Biden is expected to announce his running mate sometime this week, as early as today even, though sources with knowledge of his thinking say an announcement is more likely to happen on Wednesday. Whoever the nominee will be, they will be slated to speak at the Democratic National Convention next week, although their speech will not be in front of a huge audience as it has been in years past due to the coronavirus.
Trump’s comments imply that many Americans, namely men, would be uncomfortable with a woman candidate. However, polling from 2019 by the nonprofit Lean In (an organization that seeks to promote “a world where people of every gender can pursue their dreams without bias or other barriers holding them back”) found that, not only are most voters fine with the idea of a woman candidate as vice president, they’re also mostly ready to see a woman become president, too.
Within that poll, 53 percent of registered voters said they are “very” or “extremely” ready for a woman to be president, with another 25 percent saying they are “moderately” ready for that to happen. Only 10 percent said they were just “slightly” in favor of the idea, while 12 percent said they were “not at all” ready for it to happen.
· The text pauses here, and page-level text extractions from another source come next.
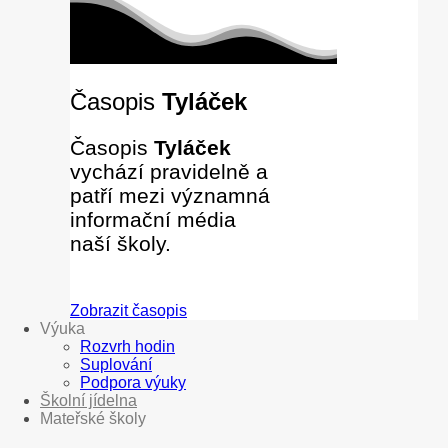
Časopis
Tyláček
Časopis
Tyláček
vychází pravidelně a
patří mezi významná
informační média
naší školy.
Zobrazit časopis
Výuka
Rozvrh hodin
Suplování
Podpora výuky
Školní jídelna
Mateřské školy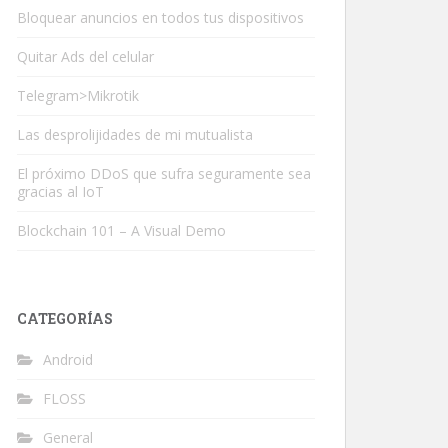
Bloquear anuncios en todos tus dispositivos
Quitar Ads del celular
Telegram>Mikrotik
Las desprolijidades de mi mutualista
El próximo DDoS que sufra seguramente sea
gracias al IoT
Blockchain 101 – A Visual Demo
CATEGORÍAS
Android
FLOSS
General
More recently, polling conducted after Biden made his pledge to pick a woman to be his vice presidential nominee demonstrates Trump’s assessment is wrong. A Fox News poll from March found that 63 percent of registered voters approved of the promise, while only 20 percent disapproved of the idea.
In the past few months, party insiders as well as those outside the party but who lean Democratic in their voting patterns have said that, not only are they hopeful a woman gets picked to be Biden’s VP choice, but that he also picks a woman of color to be the nominee, with 72 percent in a USA Today/Suffolk poll published in early July saying that it’s their preference.
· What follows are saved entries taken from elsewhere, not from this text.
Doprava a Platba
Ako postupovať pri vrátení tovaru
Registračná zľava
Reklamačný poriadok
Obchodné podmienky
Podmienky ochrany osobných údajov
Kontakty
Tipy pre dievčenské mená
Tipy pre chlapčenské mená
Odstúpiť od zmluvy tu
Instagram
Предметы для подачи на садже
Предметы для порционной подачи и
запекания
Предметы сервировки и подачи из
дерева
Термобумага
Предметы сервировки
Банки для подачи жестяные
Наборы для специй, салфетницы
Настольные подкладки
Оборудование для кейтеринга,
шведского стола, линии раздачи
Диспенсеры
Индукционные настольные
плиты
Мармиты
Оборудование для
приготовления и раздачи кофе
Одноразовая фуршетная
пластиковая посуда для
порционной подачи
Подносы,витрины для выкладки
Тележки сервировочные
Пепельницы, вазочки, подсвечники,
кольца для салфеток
On the other side of things, a plurality of Republicans, too, seem to be fine with the idea of Trump picking a woman as his running mate, dumping current Vice President Mike Pence for the hypothetical option of former United Nations Ambassador Nikki Haley. In that same poll, 11 percent said they’d be “excited” about such a change, while 35 percent said they’d be accepting of Trump dropping Pence off the ticket for Haley. Only a combined 27 percent said the transition would be “not acceptable” in their minds or would otherwise make them “angry.”
Just who Biden will pick remains a mystery at this time, with the field currently wide open, though a number of names have been hinted at. Current Senators Kamala Harris of California, Elizabeth Warren of Massachusetts, and Tammy Duckworth of Illinois, have all been suggested as possibilities, as has Rep. Karen Bass of California, who chairs the Congressional Black Caucus. Gov. Gretchen Whitmer of Michigan was also considered an early favorite for the role, and Susan Rice, who served as National Security Advisor and UN ambassador during the Obama administration while Biden was vice president, has also been floated as a potential choice for the nominee.